__WHAT THE EXERCISE ASKS__: Return each line of the data below that contains the string "материала". Matches are case-sensitive.

*** SUPPLIED RECORDS Section Begins ***

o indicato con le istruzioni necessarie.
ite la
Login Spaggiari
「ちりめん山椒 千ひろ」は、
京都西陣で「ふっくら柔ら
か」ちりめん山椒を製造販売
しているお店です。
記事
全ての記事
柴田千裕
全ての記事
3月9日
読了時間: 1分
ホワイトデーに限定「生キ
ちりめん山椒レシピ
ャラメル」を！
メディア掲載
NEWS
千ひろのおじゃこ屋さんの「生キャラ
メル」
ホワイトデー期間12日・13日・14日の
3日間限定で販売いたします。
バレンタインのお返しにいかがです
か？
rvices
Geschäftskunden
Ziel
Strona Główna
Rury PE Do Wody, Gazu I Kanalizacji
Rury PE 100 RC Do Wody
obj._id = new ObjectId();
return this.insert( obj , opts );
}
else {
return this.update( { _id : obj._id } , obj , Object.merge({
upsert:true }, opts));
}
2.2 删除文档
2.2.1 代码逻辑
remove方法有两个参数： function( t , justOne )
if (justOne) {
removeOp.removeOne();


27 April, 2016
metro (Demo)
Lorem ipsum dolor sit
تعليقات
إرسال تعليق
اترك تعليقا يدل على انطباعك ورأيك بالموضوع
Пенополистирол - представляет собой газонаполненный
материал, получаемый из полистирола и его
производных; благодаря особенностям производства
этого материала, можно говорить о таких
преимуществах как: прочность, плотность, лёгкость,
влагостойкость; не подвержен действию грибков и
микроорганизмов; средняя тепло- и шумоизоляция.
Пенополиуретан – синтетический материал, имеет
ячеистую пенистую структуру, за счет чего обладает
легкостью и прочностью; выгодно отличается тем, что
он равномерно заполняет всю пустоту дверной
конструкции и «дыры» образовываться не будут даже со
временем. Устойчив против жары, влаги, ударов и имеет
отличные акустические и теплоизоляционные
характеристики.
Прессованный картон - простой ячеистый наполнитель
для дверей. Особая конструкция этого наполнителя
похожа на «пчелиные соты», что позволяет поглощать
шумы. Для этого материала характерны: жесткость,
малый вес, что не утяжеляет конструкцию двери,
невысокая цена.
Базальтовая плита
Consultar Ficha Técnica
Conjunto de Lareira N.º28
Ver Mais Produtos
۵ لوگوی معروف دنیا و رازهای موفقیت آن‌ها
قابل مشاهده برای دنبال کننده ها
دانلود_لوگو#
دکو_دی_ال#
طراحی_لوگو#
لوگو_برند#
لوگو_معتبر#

*** SUPPLIED RECORDS Section Ends ***

__OUTPUT OF THE TASK__:
этого материала, можно говорить о таких
шумы. Для этого материала характерны: жесткость,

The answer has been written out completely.